Again, I fall back on a concern of economics, and that's what Clark points out in part in his Telegraph piece. How can writers make money in this situation, or how can publishers? I can see the value in publishing more projects and getting them online, saving money on production costs and therefore being able to reach fewer (but more dedicated) readers. But will readers pay for something that's changing, that they can then contribute to and watch change? This does seem quite tedious. Waugh envisions revisions coming and coming and coming, so "the poor old writer has to go back again. And again and again and again -– until he is sick with boredom and ready to murder anyone who has a single word to say about his masterpiece. It sounds like a Borgesian nightmare." Another fair point!
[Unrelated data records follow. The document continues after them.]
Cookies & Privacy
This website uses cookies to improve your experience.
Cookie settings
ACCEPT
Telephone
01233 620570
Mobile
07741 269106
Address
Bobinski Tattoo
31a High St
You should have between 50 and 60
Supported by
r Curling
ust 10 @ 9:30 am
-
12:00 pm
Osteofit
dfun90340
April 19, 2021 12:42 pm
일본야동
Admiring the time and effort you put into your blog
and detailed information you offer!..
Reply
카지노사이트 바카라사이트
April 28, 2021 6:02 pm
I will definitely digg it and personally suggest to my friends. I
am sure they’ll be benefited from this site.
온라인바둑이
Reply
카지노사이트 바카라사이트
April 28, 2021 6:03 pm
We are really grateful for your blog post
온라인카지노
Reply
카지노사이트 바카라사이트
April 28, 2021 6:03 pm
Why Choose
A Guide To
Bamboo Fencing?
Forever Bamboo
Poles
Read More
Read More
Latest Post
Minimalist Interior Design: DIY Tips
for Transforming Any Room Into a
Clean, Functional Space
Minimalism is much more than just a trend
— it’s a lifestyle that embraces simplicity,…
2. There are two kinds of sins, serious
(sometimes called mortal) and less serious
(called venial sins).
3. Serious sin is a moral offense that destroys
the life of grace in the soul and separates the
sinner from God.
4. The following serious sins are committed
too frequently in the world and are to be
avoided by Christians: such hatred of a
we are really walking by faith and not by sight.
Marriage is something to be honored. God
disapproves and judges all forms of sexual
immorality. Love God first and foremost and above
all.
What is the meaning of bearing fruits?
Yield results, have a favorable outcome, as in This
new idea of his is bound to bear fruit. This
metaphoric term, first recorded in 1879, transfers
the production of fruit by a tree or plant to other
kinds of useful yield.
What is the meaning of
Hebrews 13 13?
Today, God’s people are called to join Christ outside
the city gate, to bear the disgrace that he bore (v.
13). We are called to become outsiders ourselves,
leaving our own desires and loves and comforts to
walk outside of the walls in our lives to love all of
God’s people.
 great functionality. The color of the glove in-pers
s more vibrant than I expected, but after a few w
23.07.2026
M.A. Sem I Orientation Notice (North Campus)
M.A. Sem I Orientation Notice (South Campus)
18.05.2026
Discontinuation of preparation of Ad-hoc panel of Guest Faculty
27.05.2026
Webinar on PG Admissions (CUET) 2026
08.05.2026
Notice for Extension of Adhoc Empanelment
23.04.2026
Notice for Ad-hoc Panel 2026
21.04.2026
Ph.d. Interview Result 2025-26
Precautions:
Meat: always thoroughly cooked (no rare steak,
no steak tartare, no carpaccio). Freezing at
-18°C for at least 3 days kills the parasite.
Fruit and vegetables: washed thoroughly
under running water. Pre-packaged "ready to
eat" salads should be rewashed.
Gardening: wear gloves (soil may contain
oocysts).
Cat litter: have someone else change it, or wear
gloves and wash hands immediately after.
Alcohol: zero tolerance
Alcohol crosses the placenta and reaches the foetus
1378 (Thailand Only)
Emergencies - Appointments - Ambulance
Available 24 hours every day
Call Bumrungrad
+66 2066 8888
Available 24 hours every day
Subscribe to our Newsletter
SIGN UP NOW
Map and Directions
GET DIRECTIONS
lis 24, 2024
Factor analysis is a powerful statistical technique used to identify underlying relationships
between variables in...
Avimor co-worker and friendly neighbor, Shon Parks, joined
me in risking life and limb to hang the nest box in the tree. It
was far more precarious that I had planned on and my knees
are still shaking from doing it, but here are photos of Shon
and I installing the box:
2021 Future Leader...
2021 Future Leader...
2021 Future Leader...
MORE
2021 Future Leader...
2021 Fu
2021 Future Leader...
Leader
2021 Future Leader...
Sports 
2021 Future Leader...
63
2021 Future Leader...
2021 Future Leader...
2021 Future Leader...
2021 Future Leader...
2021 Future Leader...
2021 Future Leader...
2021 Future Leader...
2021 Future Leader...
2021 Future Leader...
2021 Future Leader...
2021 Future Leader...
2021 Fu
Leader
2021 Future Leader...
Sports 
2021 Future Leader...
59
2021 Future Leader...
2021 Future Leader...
I'm still thinking through this future of publishing and can see possibilities with emerging technology, but I fear we are putting it to the lowest common denominator if we go forth with books as social spaces, where anyone can add input. I already can't stand newspaper articles with a bunch of inane comments underneath, do I want to see that in my books too? And won't the author's voice get lost in the cacophony? And if there is not enough money in the system, who will continue to contribute voices? The people who can afford it. Madison McGraw who has her own project online on the PW article says outright: "I'm not worried about the decline of the publishing industry - I''m motivated by it. I have two things that the publishing industry lacks: a sense of humor and nothing to lose." People have jobs to lose, and have lost them, and that's enough to make one lose their sense of humor.